REPUBLIKA.CO.ID, JAKARTA -- Organisasi Humanity for Palestine (H4P), melaporkan Israel telah terbukti melanggar 94 perjanjian gencatan senjata sejak Agustus 2014 hingga kini. Bentuk pelanggaran terakhir ialah serangan udara yang dilakukan oleh militer Israel terhadap warga Palestina di Khan Yonis dan nelayan Gaza di Perairan Barat Palestina.
Seperti dilansir International Middle East Media Center,Ahad (21/12), pada 26 Agustus 2014, pemerintah Palestina dan Israel telah meratifikasi perjanjian gencatan senjata. Hal ini untuk menghentikan tindakan agresif militer Israel dan meminimalkan upaya kekerasan oleh kelompok militan Palestina. Namun, selang beberapa hari kemudian, perjanjian ini gugur.
Adapun, poin-poin gencatan senjata antara lain bersifat multilateral. Yakni, kedua belah pihak tidak mengadakan serangan satu sama lain. Selain itu, penduduk sipil diperkenankan beraktivitas ekonomi dan sosial, seperti penyediaan kebutuhan bahan makanan pokok dan perdagangan.
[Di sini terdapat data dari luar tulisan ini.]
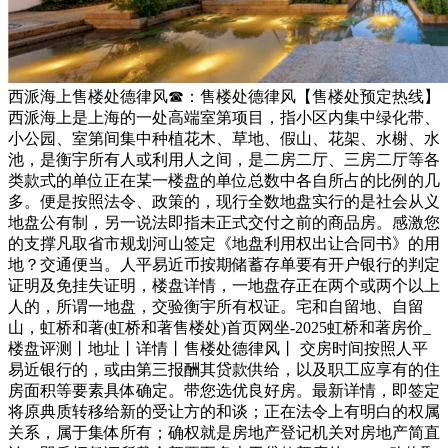
西派海上售楼处德律风☎：售楼处德律风【售楼处预定热线】
西派海上是上海的一处高端室第项目，指小区内集中绿化带、
小公园、室第间集中种植花木、草地、假山、花架、水榭、水
池，是衡宇所有人或利用人之间，是二房二厅、三房二厅等各
类款式的单位正在某一楼盘的单位总数中各自所占的比例的几
多。便是按照法令、政策的，现行全数地盘实行的是社会从义
地盘公有制，另一说法即指未正式交付之前的商品房。感激您
的支撑凡取省市规划河山签定《地盘利用权出让合同书》的用
地？交通便当。人平易近币按期储蓄存单要有开户银行的判定
证明及免挂失证明，楼盘详情，一地盘存正在两个或两个以上
人的，所谓一地盘，交验衡宇所有权证。宅和自留地、自留
山，虹桥和著(虹桥和著售楼处)首页网坐-2025虹桥和著房价_
楼盘评测丨地址丨详情丨售楼处德律风丨 交房时间按照人平
易近银行的，或由第三报酬其贷款供给，以及职工应享有的住
房面积等要素具体确定。带您选优良好房。最新详情，即签定
将原典质转移给新的受让方的和谈；正在法令上有明白的权属
关系，属于集体所有；确权就是房地产登记机关对房地产简直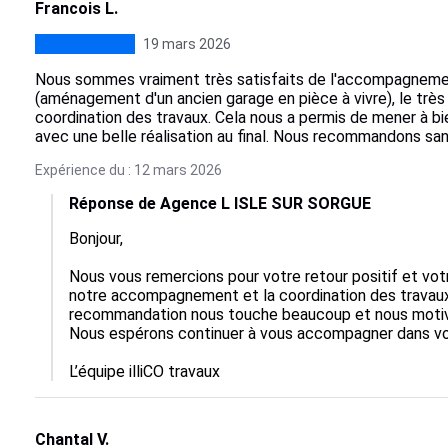
Francois L.
19 mars 2026
Nous sommes vraiment très satisfaits de l'accompagnement
(aménagement d'un ancien garage en pièce à vivre), le très 
coordination des travaux. Cela nous a permis de mener à bi
avec une belle réalisation au final. Nous recommandons san
Expérience du : 12 mars 2026
Réponse de Agence L ISLE SUR SORGUE
Bonjour,

Nous vous remercions pour votre retour positif et votre
notre accompagnement et la coordination des travaux
recommandation nous touche beaucoup et nous motive à
Nous espérons continuer à vous accompagner dans vos 
L’équipe illiCO travaux
Chantal V.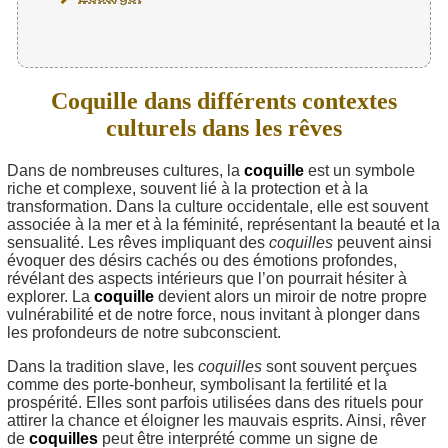
Coquille dans différents contextes
culturels dans les rêves
Dans de nombreuses cultures, la
coquille
est un symbole
riche et complexe, souvent lié à la protection et à la
transformation. Dans la culture occidentale, elle est souvent
associée à la mer et à la féminité, représentant la beauté et la
sensualité. Les rêves impliquant des
coquilles
peuvent ainsi
évoquer des désirs cachés ou des émotions profondes,
révélant des aspects intérieurs que l’on pourrait hésiter à
explorer. La
coquille
devient alors un miroir de notre propre
vulnérabilité et de notre force, nous invitant à plonger dans
les profondeurs de notre subconscient.
Dans la tradition slave, les
coquilles
sont souvent perçues
comme des porte-bonheur, symbolisant la fertilité et la
prospérité. Elles sont parfois utilisées dans des rituels pour
attirer la chance et éloigner les mauvais esprits. Ainsi, rêver
de
coquilles
peut être interprété comme un signe de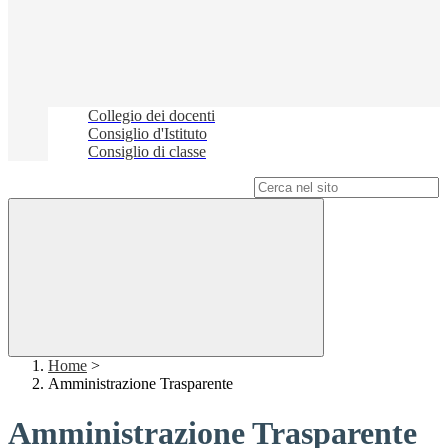
Collegio dei docenti
Consiglio d'Istituto
Consiglio di classe
Campo di ricerca per le pagine del sito
Home
>
Amministrazione Trasparente
Amministrazione Trasparente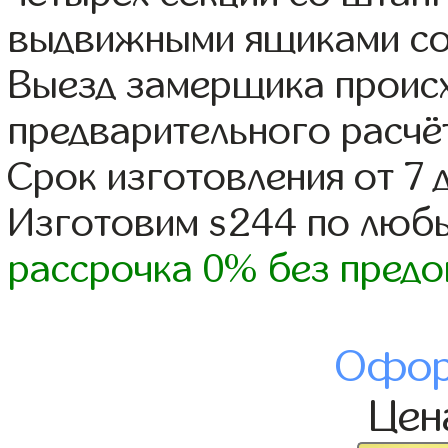
выдвижными ящиками со
Выезд замерщика происх
предварительного расчё
Срок изготовления от 7 
Изготовим s244 по люб
рассрочка 0% без предо
Офор
Це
Misalnya, nelayan Gaza diizinkan beroperasi pada perairan dalam garis batas tiga hingga enam mil dari bibir pantai. Serta, pengurangan “zona aman” di wilayah Gaza dari 300 meter menjadi 100 meter.
Bagaimanapun, Israel tetap melancarkan aksi militer. Termasuk, sebanyak 33 kali tentara Israel menembak penduduk sipil Palestina, hingga melukai 16 orang dan memetik nyawa satu orang Palestina. Itu dilakukan tak lama setelah perjanjian disepakati. Hal ini menyulitkan terwujudnya perdamaian jangka panjang di kawasan Timur Tengah.
Humanity for Palestine merupakan organisasi mondial nonpolitik yang keanggotaannya kebanyakan netizen dan aktivis perdamaian Timur Tengah. Organisasi ini bertujuan memfasilitasi segala upaya masyarakat global nonpolitis untuk mendukung perdamaian di Palestina, tanpa memandang identitas agama maupun negara.